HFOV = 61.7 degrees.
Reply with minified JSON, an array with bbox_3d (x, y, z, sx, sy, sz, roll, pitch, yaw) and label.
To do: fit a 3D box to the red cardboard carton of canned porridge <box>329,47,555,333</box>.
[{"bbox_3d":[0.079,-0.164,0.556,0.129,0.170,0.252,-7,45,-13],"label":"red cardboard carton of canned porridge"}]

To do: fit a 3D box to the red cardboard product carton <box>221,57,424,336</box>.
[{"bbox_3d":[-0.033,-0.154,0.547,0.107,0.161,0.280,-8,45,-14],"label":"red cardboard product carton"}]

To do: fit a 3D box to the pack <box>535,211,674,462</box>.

-- -- --

WHAT THE TASK ASKS
Output the full set of entries exactly as they were given.

RESULT OF THE TASK
HFOV = 61.7 degrees.
Reply with minified JSON, an array with bbox_3d (x, y, z, sx, sy, sz, roll, pitch, yaw) and label.
To do: fit a 3D box to the red cardboard carton of canned porridge <box>329,47,555,333</box>.
[{"bbox_3d":[0.079,-0.164,0.556,0.129,0.170,0.252,-7,45,-13],"label":"red cardboard carton of canned porridge"}]

To do: fit a 3D box to the red cardboard product carton <box>221,57,424,336</box>.
[{"bbox_3d":[-0.033,-0.154,0.547,0.107,0.161,0.280,-8,45,-14],"label":"red cardboard product carton"}]

To do: fit a 3D box to the pack <box>535,211,674,462</box>.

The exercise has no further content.